"What is there else to do?" she replied with raillery.

"Much. To amuse others, for instance; to regard human beings as something more than automata."

"Has Mr. Roscoe made you a preaching curate? I helped Amshar at the
Tanks."

"One does not forget that. Yet you pushed Amshar with your foot."

"Did you expect me to kiss the black coward? Then, I nursed Mr. Roscoe in his illness."

"And before that?"

"And before that I was born into the world, and grew to years of knowledge, and learned what fools we mortals be, and—and there—is that Mr. Devlin's big sawmill?"

We had suddenly emerged on a shelf of the mountainside, and were looking down into the Long Cloud Valley. It was a noble sight. Far to the north were foothills covered with the glorious Norfolk pine, rising in steppes till they seemed to touch white plateaus of snow, which again billowed to glacier fields whose austere bosoms man's hand had never touched; and these suddenly lifted up huge, unapproachable shoulders, crowned with majestic peaks that took in their teeth the sun, the storm, and the whirlwinds of the north, never changing countenance from day to year and from year to age.

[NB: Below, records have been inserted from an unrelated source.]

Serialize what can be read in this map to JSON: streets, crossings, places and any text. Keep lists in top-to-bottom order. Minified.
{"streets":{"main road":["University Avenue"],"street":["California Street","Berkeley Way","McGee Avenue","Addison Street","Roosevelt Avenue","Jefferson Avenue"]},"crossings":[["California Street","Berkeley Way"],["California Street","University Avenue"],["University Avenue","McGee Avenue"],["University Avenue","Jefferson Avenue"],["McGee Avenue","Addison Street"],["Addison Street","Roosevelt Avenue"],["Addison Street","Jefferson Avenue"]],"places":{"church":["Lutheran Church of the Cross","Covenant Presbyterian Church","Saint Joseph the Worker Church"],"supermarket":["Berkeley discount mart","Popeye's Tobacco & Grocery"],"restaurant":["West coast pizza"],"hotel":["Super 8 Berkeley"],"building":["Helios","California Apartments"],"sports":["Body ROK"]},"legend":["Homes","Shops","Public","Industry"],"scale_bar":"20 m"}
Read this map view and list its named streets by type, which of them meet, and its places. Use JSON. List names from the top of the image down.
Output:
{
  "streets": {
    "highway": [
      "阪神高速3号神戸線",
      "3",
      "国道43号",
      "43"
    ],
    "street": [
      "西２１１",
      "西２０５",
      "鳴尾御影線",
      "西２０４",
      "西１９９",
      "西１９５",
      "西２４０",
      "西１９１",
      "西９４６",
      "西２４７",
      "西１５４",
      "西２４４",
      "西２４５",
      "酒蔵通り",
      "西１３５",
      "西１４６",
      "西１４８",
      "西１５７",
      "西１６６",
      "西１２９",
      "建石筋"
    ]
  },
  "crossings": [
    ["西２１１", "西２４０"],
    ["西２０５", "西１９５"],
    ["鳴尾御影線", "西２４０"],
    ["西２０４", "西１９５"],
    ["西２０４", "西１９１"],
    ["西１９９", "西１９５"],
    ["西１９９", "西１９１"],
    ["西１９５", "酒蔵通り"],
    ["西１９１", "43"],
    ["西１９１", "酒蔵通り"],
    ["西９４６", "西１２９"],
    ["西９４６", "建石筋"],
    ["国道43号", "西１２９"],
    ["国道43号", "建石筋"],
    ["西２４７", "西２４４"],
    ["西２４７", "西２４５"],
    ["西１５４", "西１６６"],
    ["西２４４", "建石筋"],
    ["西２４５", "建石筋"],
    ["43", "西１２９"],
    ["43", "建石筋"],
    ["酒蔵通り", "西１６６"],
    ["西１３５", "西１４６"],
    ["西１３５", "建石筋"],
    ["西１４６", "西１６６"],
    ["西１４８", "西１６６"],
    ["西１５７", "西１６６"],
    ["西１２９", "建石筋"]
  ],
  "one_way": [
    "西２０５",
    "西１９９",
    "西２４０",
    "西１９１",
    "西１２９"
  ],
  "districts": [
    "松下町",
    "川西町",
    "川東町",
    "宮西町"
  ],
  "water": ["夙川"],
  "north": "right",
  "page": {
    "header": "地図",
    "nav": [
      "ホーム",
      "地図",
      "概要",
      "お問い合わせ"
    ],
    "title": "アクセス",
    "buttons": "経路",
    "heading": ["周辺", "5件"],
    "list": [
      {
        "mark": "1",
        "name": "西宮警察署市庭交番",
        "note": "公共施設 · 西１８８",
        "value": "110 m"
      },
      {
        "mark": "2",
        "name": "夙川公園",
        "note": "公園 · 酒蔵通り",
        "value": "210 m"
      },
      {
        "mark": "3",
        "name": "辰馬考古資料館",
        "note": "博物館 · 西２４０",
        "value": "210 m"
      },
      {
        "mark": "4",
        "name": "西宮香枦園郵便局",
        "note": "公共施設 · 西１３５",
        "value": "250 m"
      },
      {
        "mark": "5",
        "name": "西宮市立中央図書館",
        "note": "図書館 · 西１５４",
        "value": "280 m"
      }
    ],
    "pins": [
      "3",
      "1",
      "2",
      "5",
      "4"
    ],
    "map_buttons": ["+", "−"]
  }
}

Facing this long line of glory, running irregularly on towards that sea where Franklin and M'Clintock led their gay adventurers,—the bold ships,—was another shore, not so high or superior, but tall and sombre and warm, through whose endless coverts of pine there crept and idled the generous Chinook winds—the soothing breath of the friendly Pacific. Between these shores the Long Cloud River ran; now boisterous, now soft, now wallowing away through long channels, washing gorges always dark as though shaded by winter, and valleys always green as favoured by summer. Creeping along a lofty narrow path upon that farther shore was a mule train, bearing packs which would not be opened till, through the great passes of the mountain, they were spilled upon the floors of fort and post on the east side of the Rockies.

Not far from where the mule train crept along was a great hole in the mountain-side, as though antique giants of the hills had tunnelled through to make themselves a home or to find the eternal secret of the mountains. Near to this vast dark cavity was a hut—a mere playhouse, it seemed, so small was it, viewed from where we stood. From the edge of a cliff just in front of this hut, there swung a long cable, which reached almost to the base of the shore beneath us; and, even as we looked, we saw what seemed a tiny bucket go swinging slowly down that strange hypotenuse. We watched it till we saw it get to the end of its journey in the valley beneath, not far from the great mill to which we were bound.